:: Instructions to follow ::
Word for word, copy all the data and drop the pictures.

:: Input for this task ::
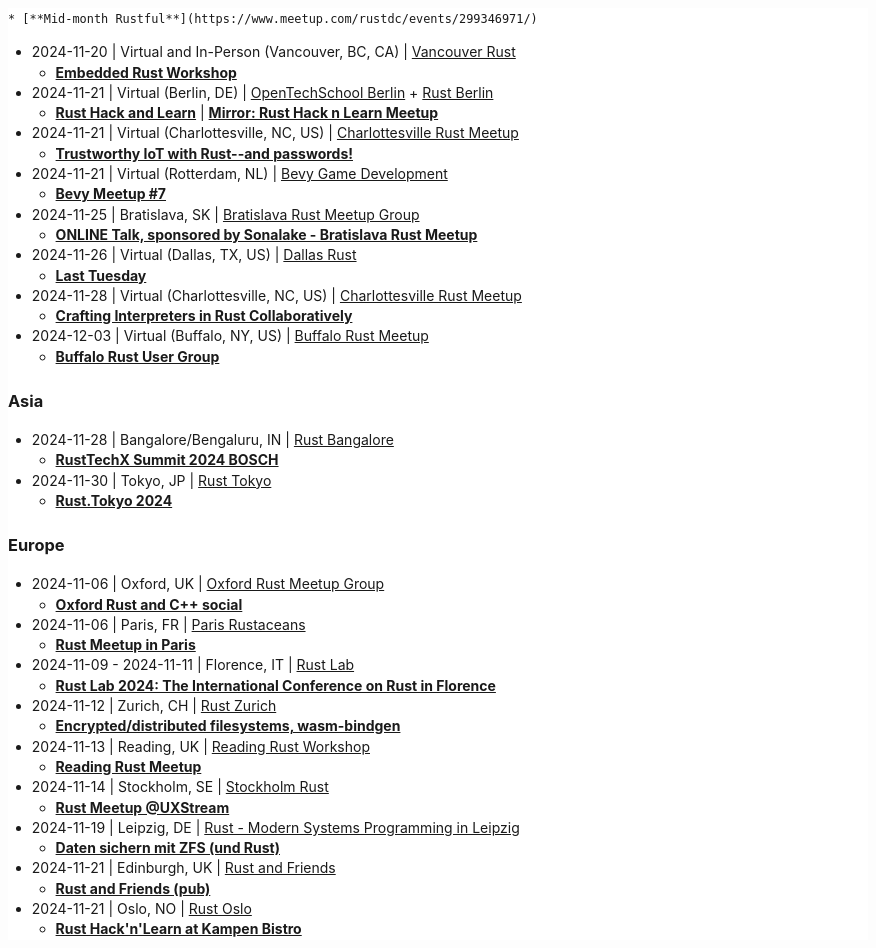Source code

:     * [**Mid-month Rustful**](https://www.meetup.com/rustdc/events/299346971/)
* 2024-11-20 | Virtual and In-Person (Vancouver, BC, CA) | [Vancouver Rust](https://www.meetup.com/vancouver-rust/)
    * [**Embedded Rust Workshop**](https://www.meetup.com/vancouver-rust/events/304047664/)
* 2024-11-21 | Virtual (Berlin, DE) | [OpenTechSchool Berlin](https://berline.rs/) + [Rust Berlin](https://www.meetup.com/rust-berlin/)
    * [**Rust Hack and Learn**](https://meet.jit.si/RustHackAndLearnBerlin) | [**Mirror: Rust Hack n Learn Meetup**](https://www.meetup.com/rust-berlin/events/298633273/)
* 2024-11-21 | Virtual (Charlottesville, NC, US) | [Charlottesville Rust Meetup](https://www.meetup.com/charlottesville-rust-meetup/)
    * [**Trustworthy IoT with Rust--and passwords!**](https://www.meetup.com/charlottesville-rust-meetup/events/304216847/)
* 2024-11-21 | Virtual (Rotterdam, NL) | [Bevy Game Development](https://www.meetup.com/bevy-game-development/events/)
    * [**Bevy Meetup #7**](https://www.meetup.com/bevy-game-development/events/304078762/)
* 2024-11-25 | Bratislava, SK | [Bratislava Rust Meetup Group](https://www.meetup.com/bratislava-rust-meetup-group/)
    * [**ONLINE Talk, sponsored by Sonalake - Bratislava Rust Meetup**](https://www.meetup.com/bratislava-rust-meetup-group/events/304373224/)
* 2024-11-26 | Virtual (Dallas, TX, US) | [Dallas Rust](https://www.meetup.com/dallasrust/)
    * [**Last Tuesday**](https://www.meetup.com/dallasrust/events/fkmcntygcpbjc/)
* 2024-11-28 | Virtual (Charlottesville, NC, US) | [Charlottesville Rust Meetup](https://www.meetup.com/charlottesville-rust-meetup/)
    * [**Crafting Interpreters in Rust Collaboratively**](https://www.meetup.com/charlottesville-rust-meetup/events/298898099/)
* 2024-12-03 | Virtual (Buffalo, NY, US) | [Buffalo Rust Meetup](https://www.meetup.com/buffalo-rust-meetup/)
    * [**Buffalo Rust User Group**](https://www.meetup.com/buffalo-rust-meetup/events/302007374/)

### Asia
* 2024-11-28 | Bangalore/Bengaluru, IN | [Rust Bangalore](https://hasgeek.com/rustbangalore)
    * [**RustTechX Summit 2024 BOSCH**](https://hasgeek.com/rustbangalore/rusttechx-summit-2024-bosch/)
* 2024-11-30 | Tokyo, JP | [Rust Tokyo](https://rust.tokyo/)
    * [**Rust.Tokyo 2024**](https://rust.tokyo/lineup)

### Europe
* 2024-11-06 | Oxford, UK | [Oxford Rust Meetup Group](https://www.meetup.com/oxford-rust-meetup-group/)
    * [**Oxford Rust and C++ social**](https://www.meetup.com/oxford-rust-meetup-group/events/303123398/)
* 2024-11-06 | Paris, FR | [Paris Rustaceans](https://www.eventbrite.fr/o/paris-rustaceans-74289178383)
    * [**Rust Meetup in Paris**](https://www.eventbrite.fr/e/rust-meetup-in-paris-tickets-1037795553437)
* 2024-11-09 - 2024-11-11 | Florence, IT | [Rust Lab](https://rustlab.it/)
    * [**Rust Lab 2024: The International Conference on Rust in Florence**](https://rustlab.it/schedule)
* 2024-11-12 | Zurich, CH | [Rust Zurich](https://www.meetup.com/rust-zurich/events/)
    * [**Encrypted/distributed filesystems, wasm-bindgen**](https://www.meetup.com/rust-zurich/events/304162840)
* 2024-11-13 | Reading, UK | [Reading Rust Workshop](https://www.meetup.com/reading-rust-workshop/events/)
    * [**Reading Rust Meetup**](https://www.meetup.com/reading-rust-workshop/events/303915771/)
* 2024-11-14 | Stockholm, SE | [Stockholm Rust](https://www.meetup.com/Stockholm-Rust/)
    * [**Rust Meetup @UXStream**](https://www.meetup.com/stockholm-rust/events/304124737/)
* 2024-11-19 | Leipzig, DE | [Rust - Modern Systems Programming in Leipzig](https://www.meetup.com/rust-modern-systems-programming-in-leipzig/)
    * [**Daten sichern mit ZFS (und Rust)**](https://www.meetup.com/rust-modern-systems-programming-in-leipzig/events/302425200/)
* 2024-11-21 | Edinburgh, UK | [Rust and Friends](https://www.meetup.com/rust-edi/events/)
    * [**Rust and Friends (pub)**](https://www.meetup.com/rust-and-friends/events/304110922/)
* 2024-11-21 | Oslo, NO | [Rust Oslo](https://www.meetup.com/rust-oslo/events/)
    * [**Rust Hack'n'Learn at Kampen Bistro**](https://www.meetup.com/rust-oslo/events/303154277/)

:: Completed task ::
Source code

:     * [**Mid-month Rustful**](https://www.meetup.com/rustdc/events/299346971/)
* 2024-11-20 | Virtual and In-Person (Vancouver, BC, CA) | [Vancouver Rust](https://www.meetup.com/vancouver-rust/)
    * [**Embedded Rust Workshop**](https://www.meetup.com/vancouver-rust/events/304047664/)
* 2024-11-21 | Virtual (Berlin, DE) | [OpenTechSchool Berlin](https://berline.rs/) + [Rust Berlin](https://www.meetup.com/rust-berlin/)
    * [**Rust Hack and Learn**](https://meet.jit.si/RustHackAndLearnBerlin) | [**Mirror: Rust Hack n Learn Meetup**](https://www.meetup.com/rust-berlin/events/298633273/)
* 2024-11-21 | Virtual (Charlottesville, NC, US) | [Charlottesville Rust Meetup](https://www.meetup.com/charlottesville-rust-meetup/)
    * [**Trustworthy IoT with Rust--and passwords!**](https://www.meetup.com/charlottesville-rust-meetup/events/304216847/)
* 2024-11-21 | Virtual (Rotterdam, NL) | [Bevy Game Development](https://www.meetup.com/bevy-game-development/events/)
    * [**Bevy Meetup #7**](https://www.meetup.com/bevy-game-development/events/304078762/)
* 2024-11-25 | Bratislava, SK | [Bratislava Rust Meetup Group](https://www.meetup.com/bratislava-rust-meetup-group/)
    * [**ONLINE Talk, sponsored by Sonalake - Bratislava Rust Meetup**](https://www.meetup.com/bratislava-rust-meetup-group/events/304373224/)
* 2024-11-26 | Virtual (Dallas, TX, US) | [Dallas Rust](https://www.meetup.com/dallasrust/)
    * [**Last Tuesday**](https://www.meetup.com/dallasrust/events/fkmcntygcpbjc/)
* 2024-11-28 | Virtual (Charlottesville, NC, US) | [Charlottesville Rust Meetup](https://www.meetup.com/charlottesville-rust-meetup/)
    * [**Crafting Interpreters in Rust Collaboratively**](https://www.meetup.com/charlottesville-rust-meetup/events/298898099/)
* 2024-12-03 | Virtual (Buffalo, NY, US) | [Buffalo Rust Meetup](https://www.meetup.com/buffalo-rust-meetup/)
    * [**Buffalo Rust User Group**](https://www.meetup.com/buffalo-rust-meetup/events/302007374/)

### Asia
* 2024-11-28 | Bangalore/Bengaluru, IN | [Rust Bangalore](https://hasgeek.com/rustbangalore)
    * [**RustTechX Summit 2024 BOSCH**](https://hasgeek.com/rustbangalore/rusttechx-summit-2024-bosch/)
* 2024-11-30 | Tokyo, JP | [Rust Tokyo](https://rust.tokyo/)
    * [**Rust.Tokyo 2024**](https://rust.tokyo/lineup)

### Europe
* 2024-11-06 | Oxford, UK | [Oxford Rust Meetup Group](https://www.meetup.com/oxford-rust-meetup-group/)
    * [**Oxford Rust and C++ social**](https://www.meetup.com/oxford-rust-meetup-group/events/303123398/)
* 2024-11-06 | Paris, FR | [Paris Rustaceans](https://www.eventbrite.fr/o/paris-rustaceans-74289178383)
    * [**Rust Meetup in Paris**](https://www.eventbrite.fr/e/rust-meetup-in-paris-tickets-1037795553437)
* 2024-11-09 - 2024-11-11 | Florence, IT | [Rust Lab](https://rustlab.it/)
    * [**Rust Lab 2024: The International Conference on Rust in Florence**](https://rustlab.it/schedule)
* 2024-11-12 | Zurich, CH | [Rust Zurich](https://www.meetup.com/rust-zurich/events/)
    * [**Encrypted/distributed filesystems, wasm-bindgen**](https://www.meetup.com/rust-zurich/events/304162840)
* 2024-11-13 | Reading, UK | [Reading Rust Workshop](https://www.meetup.com/reading-rust-workshop/events/)
    * [**Reading Rust Meetup**](https://www.meetup.com/reading-rust-workshop/events/303915771/)
* 2024-11-14 | Stockholm, SE | [Stockholm Rust](https://www.meetup.com/Stockholm-Rust/)
    * [**Rust Meetup @UXStream**](https://www.meetup.com/stockholm-rust/events/304124737/)
* 2024-11-19 | Leipzig, DE | [Rust - Modern Systems Programming in Leipzig](https://www.meetup.com/rust-modern-systems-programming-in-leipzig/)
    * [**Daten sichern mit ZFS (und Rust)**](https://www.meetup.com/rust-modern-systems-programming-in-leipzig/events/302425200/)
* 2024-11-21 | Edinburgh, UK | [Rust and Friends](https://www.meetup.com/rust-edi/events/)
    * [**Rust and Friends (pub)**](https://www.meetup.com/rust-and-friends/events/304110922/)
* 2024-11-21 | Oslo, NO | [Rust Oslo](https://www.meetup.com/rust-oslo/events/)
    * [**Rust Hack'n'Learn at Kampen Bistro**](https://www.meetup.com/rust-oslo/events/303154277/)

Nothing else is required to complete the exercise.